The Pahan sacrifices all the four fowls, one after another. After the sacrifice the sacrificial meal is prepared. In one chatti arwa rice is cooked and in the same the fowls are stewed. In another chatti ordinary rice is cooked for the people who assisted the Pahan. The Pahan puts boiled rice and meat in each of the three leaf cups and offers them before the three heaps of rice. Rice beer in then poured in three cups and finally water is placed before the three heaps of rice in the leaf cup. The Pahan then takes his meal followed by the villagers assembled there.
After the worship the Pahan takes the 'Sarna Sup', keeps some sal flowers in it and carries it home in a procession marked by singing, dancing and beating drums. The head of each of the family then worships his house. They hang Sal flowers on the roofs of the house, wear them as garlands and also scatter in the houses and in the fields. They take their meal in sal plates, drink rice beer and water in sal leaf cups.
As the procession reaches the outskirts of the village the women waiting there washes the feet of the Pahan and sprinkles water on him from the pitcher. It is believed that the more water they pour on the Pahan the more rainfall they would receive. It is for this reason that the Pahan is called Pahar Raja on that day. After the feet are washed the Pahan is taken to his home. Upon reaching he fixes a sal blossom in the house door and distributes it to others present as a blessing. In certain villages the Pahan visits house to house distributing sal flower.

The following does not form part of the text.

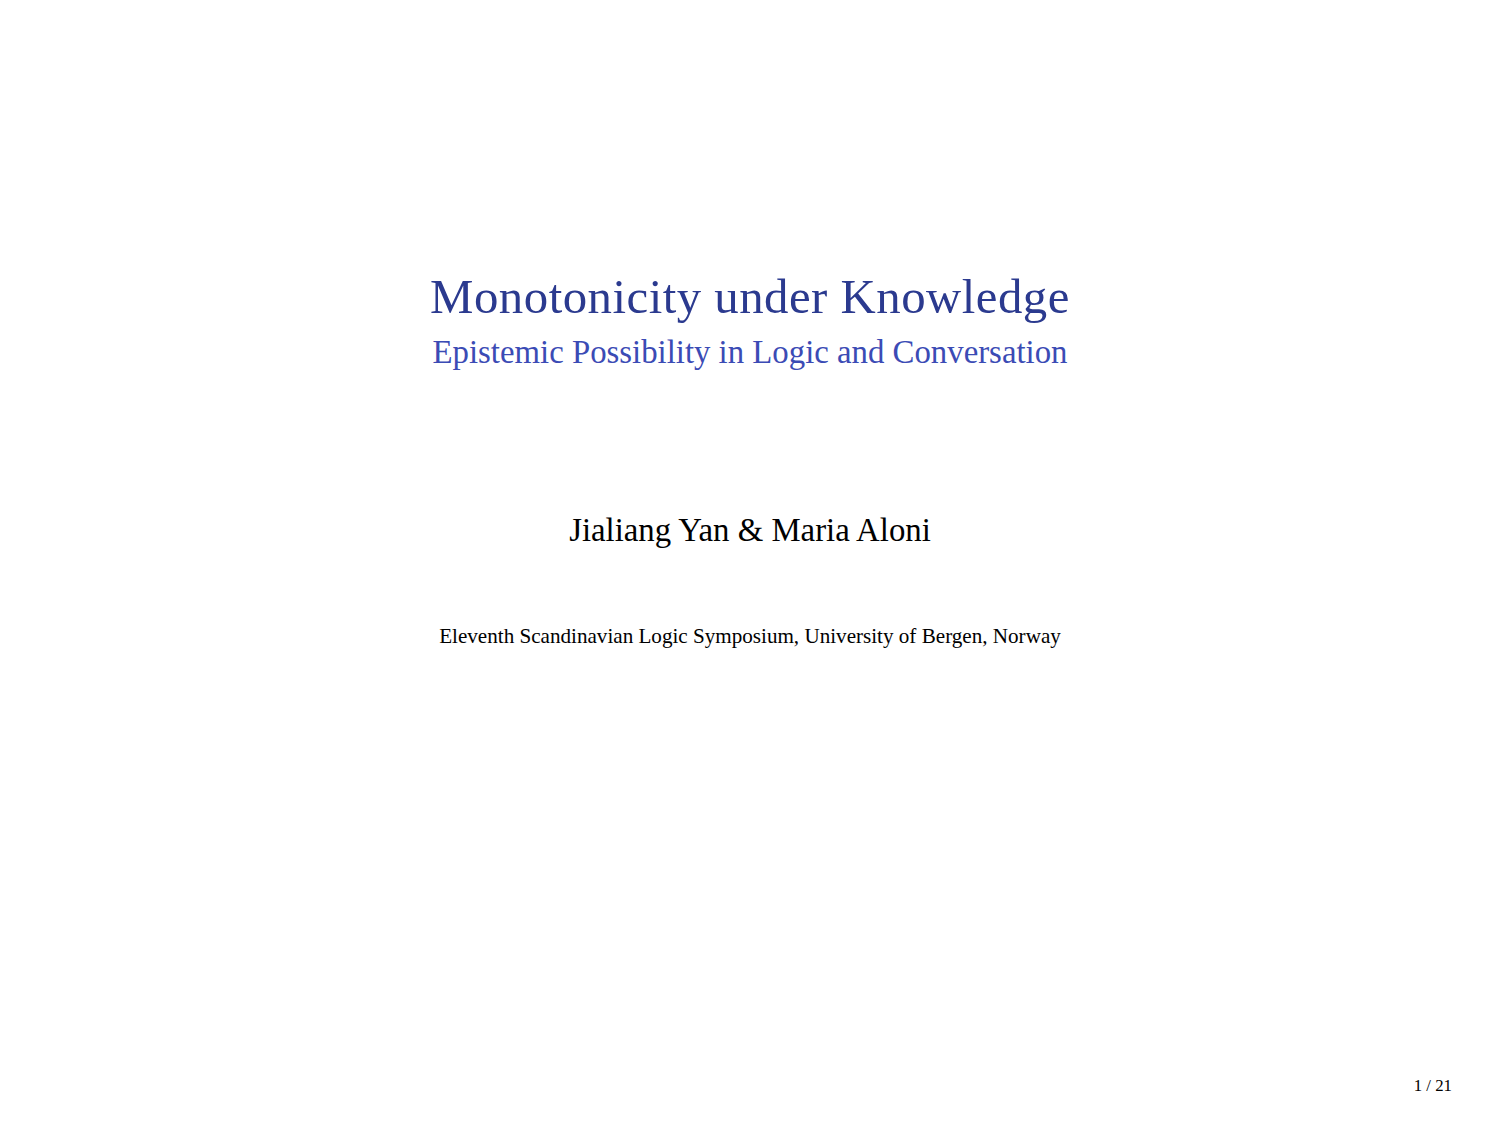Monotonicity under Knowledge
Epistemic Possibility in Logic and Conversation
Jialiang Yan & Maria Aloni
Eleventh Scandinavian Logic Symposium, University of Bergen, Norway
1 / 21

In return he gets a few coins. During the evening hours a Munda woman from each family visits the Pahan's house with a jug of water and some oil. She washes the feet of the Pahan anoints them with oil and again washes them with water. She gets a cup of rice beer in return and comes back to her home.
On the day of Sarhul and the day preceding it is considered as a taboo for the villagers to plough the field. Thus, the celebration of the Ba-parab ushers in joy and merriment and is early waited for by the villagers. The blossoming of the sal brings in jollity as the villagers burst into singing songs such as:
"Isu duku suku tebu feweh nam tada,
Sona lekan ba chandu mulua kana,
Kami udam duku teby seler nam tada,
Rupa lekan ba chandu setera kana.
Sona lekan ba chandu mulua kana, Munu potom bandi bata hodoro jana,
Rupa lekan ba chandu setera kana, Kere bore kaluti dubao jana.
Niyatin moririgare chakatiri sanain
Munu potom bandi baba hodoro jana,
Hiyatin moningare chaktur sanain
Kere bore kaluti dubao jana" After a long sorrow and pleasure the Sarhul has arrived and the golden moon of the Sarhul has arisen. After a good deal of labour, pleasure and sorrow we have come (up to this position) and the silvery moon of the Chait has arisen. The golden moon of the Sarhul has arisen but the paddy of the new store has exhausted, the silvery moon of Chait has arisen but the hens are no more. We are anxious that the paddy of the new stock has exhausted, we are wondering that the hens are no more. Children also remain eager to participate in the festival.
The Mundas believe that the Sarhul or Ba Parab is celebrated in memory of the ancestors while others believe that it is celebrated in memory of the marriage of the Mother Earth and Sun God.